I recently heard a minister say, “Being a pastor of a church would be easy if you didn’t have to deal with people.” I also heard a business person say, “I really enjoy owning my own business, but most of my problems are dealing with people.”
I have read recently of some very interesting ways in which people deal with each other. In November of 2015 a Scottish traveler boarded a plane to Dublin. When he began to look for his seat on the plane, he discovered a guy sitting in his seat. Neil Douglas was shocked when he told the stranger, Robert Stirling, that he was in the wrong seat. When the man looked up, he looked exactly like Neil Douglas. He had a similar haircut, a bushy red beard, and he would pass as a twin.
The pair laughed about it and had a good conversation about their situation. They got off the plane and went their separate ways. Would you believe that when Douglas arrived at his Galway hotel, he discovered that Robert was staying at the same hotel? They are still discussing how that connection was made.
Amy Giberson and Justin Pounders met online. This Florida couple started dating and after a year they realized that they had been sweethearts 30 years earlier. In a conversation Pounders said that he had a crush on a girl named Amy at Sunshine Preschool in St. Petersburg. Giberson said that she attended the same school. When they checked with their moms, they discovered that they were in the same class and had been inseparable as three-year-olds.
This discovery was made in November 2015. I don’t know how far it will go. Giberson did say, “To find out that you’ve been circling each other your whole life – it overwhelmed me with happiness.” They still are trying to understand how all of this happened.
Some creative people try to help put people together. In Brooklyn, New York, Nina Keneally decided that a lot of Millennials needed someone to whom they could relate as a mom. She has developed a business call “Rent-a-mom.” For $40 an hour Nina will cook meals, go shopping, and offer guilt-free motherly advice. She says, “Everybody needs a mom now and then.”

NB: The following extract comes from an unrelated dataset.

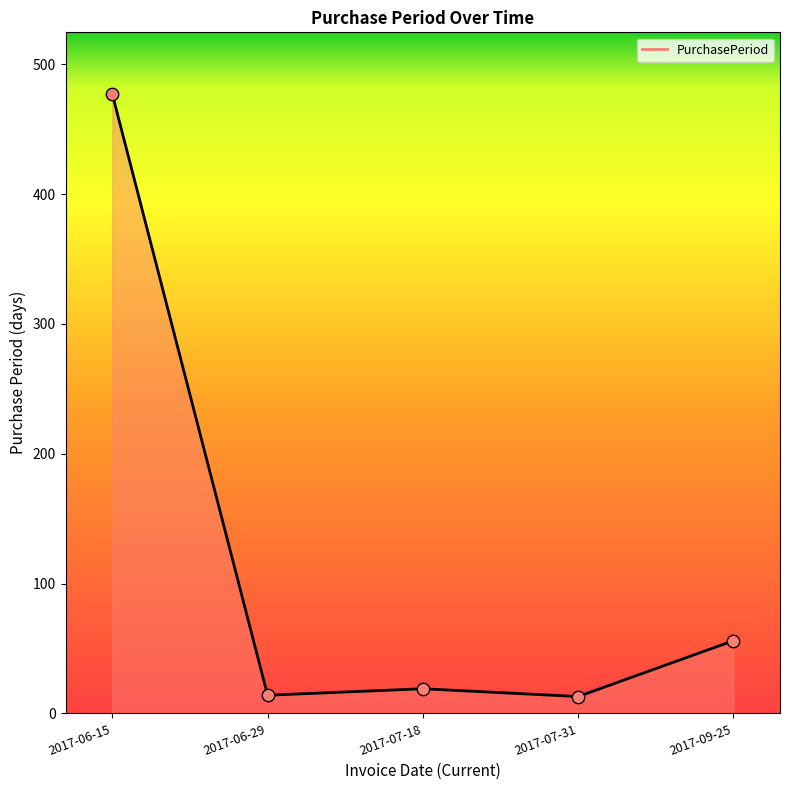

What is the change in value from 2017-07-31 to 2017-09-25?

+43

One of the problems in relationships occurs when people break up. Some folks have a difficult time facing that situation, especially in telling the other person about the breakup. Enter a Canadian company that has launched “The Breakup Shop,” which is a service that helps people end romantic relationships by sending a personalized text or making a phone call to the soon-to-be ex. You pay $10 for the text and $29 for the phone call.
People have wondered how the Breakup Shop might begin using a smartphone app. Some have suggested that such an app could be called “Instascram,” or “Quitter” or “Return to Tinder.” One tap of the app and the relationship is ended.
People bring challenges – but they also bring opportunities. The best way to relate to people is to remember the words of Jesus, “Love God with all of your heart, mind, soul, and strength, and then love your neighbor as yourself (Matt. 22:37-39).
Deal with at people as possibilities, not as problems. Practice looking at people as Jesus looked at people. It will make church, business, family, sports – all of life more interesting.